— Excerpted passage —
The expansion of real-time payments could give banks around the world an opportunity to win new customers, improve engagement and raise efficiencies. Up for grabs could be $60 billion of net expense reductions globally.
The global banking industry is at a digital tipping point.
As regulation stabilizes and rates begin to normalize, investors will be on the lookout for the next driver of earnings growth in the sector. The solution is likely the pocket-sized bank branch most of us carry each day: the smartphone.
In a recent BluePaper from Morgan Stanley Research, the division’s global bank stock analysts evaluated banks, technology infrastructure, regulations and populations in 27 countries to examine how smartphones, real-time payments and reimagined customer touchpoints could transform both customer experience and industry bottom lines.
The research found that new digital innovations in banking could bring significant cost reductions for global banks, alongside increased customer satisfaction and financial inclusion for unbanked populations in emerging markets. Up for grabs could be an estimated $60 billion of net expense reductions globally—roughly 10% of consumer expenses, equivalent to 3% of total expenses—by 2022.
While the move away from old-fashioned teller banking has been slowly gaining ground, the smartphone has finally given consumers the power to truly bank on demand. Armed with the ability to conduct the most typical banking activities like depositing checks, transferring money and making payments, more consumers now consider digital banking to be critical in assessing which banks to choose.
By the end of 2018, about 97% of the developed world—up from just 25% today—is likely to have access to domestic real-time payments
According to Betsy Graseck, Global Head of Banks & Diversified Financials Research and U.S. Large Cap Bank Analyst at Morgan Stanley, for banks, more customers on mobile also means cost savings. “Wider adoption of mobile gives banks more flexibility in their branch design and footprint, customer service infrastructure and technology interface. That means smarter, smaller branch designs focused on sales and advice and a more flexible and functional smartphone interface for consumers. The banks benefit with increased efficiencies.”
But banks aren’t the only winners. For consumers, mobile banking could mean better pricing, highly efficient branch networks, and state-of-the-art apps, driven by banks that realize app excellence is now a differentiator.

— Data section —
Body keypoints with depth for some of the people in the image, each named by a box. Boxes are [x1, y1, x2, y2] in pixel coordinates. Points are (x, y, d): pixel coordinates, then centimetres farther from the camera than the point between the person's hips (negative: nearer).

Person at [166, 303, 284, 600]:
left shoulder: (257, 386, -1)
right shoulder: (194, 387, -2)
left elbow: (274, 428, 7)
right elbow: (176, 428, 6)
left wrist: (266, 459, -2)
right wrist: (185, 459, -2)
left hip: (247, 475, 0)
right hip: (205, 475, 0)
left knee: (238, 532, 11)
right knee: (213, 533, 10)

--

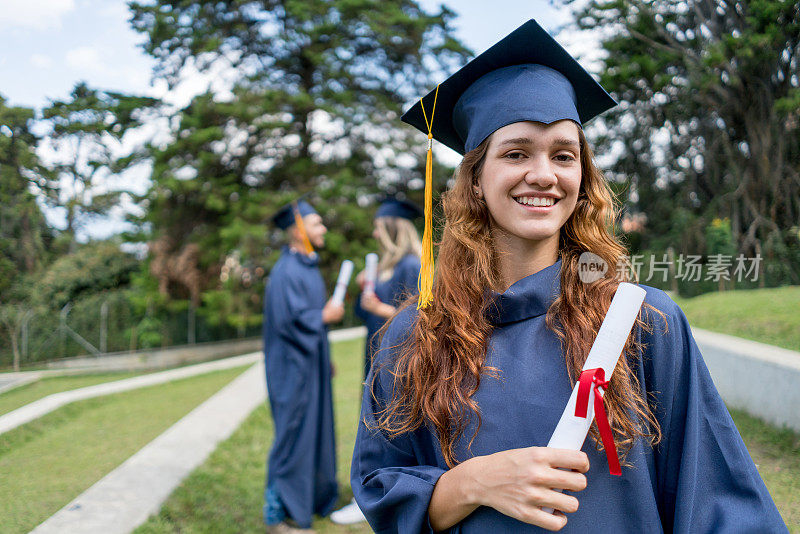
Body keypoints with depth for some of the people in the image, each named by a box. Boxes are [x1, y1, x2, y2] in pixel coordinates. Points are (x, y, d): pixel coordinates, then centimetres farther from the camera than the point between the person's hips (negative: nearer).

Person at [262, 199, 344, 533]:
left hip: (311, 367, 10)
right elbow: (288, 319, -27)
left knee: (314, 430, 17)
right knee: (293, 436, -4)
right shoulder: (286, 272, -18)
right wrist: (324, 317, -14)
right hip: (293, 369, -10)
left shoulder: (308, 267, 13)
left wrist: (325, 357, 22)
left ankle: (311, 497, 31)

— The task —
Write out the passage of the mobile banking article starting with "The global banking" and going on through "day: the smartphone.", word for word. Draw only on the mobile banking article, not on the lines.

— Answer space —
The global banking industry is at a digital tipping point.
As regulation stabilizes and rates begin to normalize, investors will be on the lookout for the next driver of earnings growth in the sector. The solution is likely the pocket-sized bank branch most of us carry each day: the smartphone.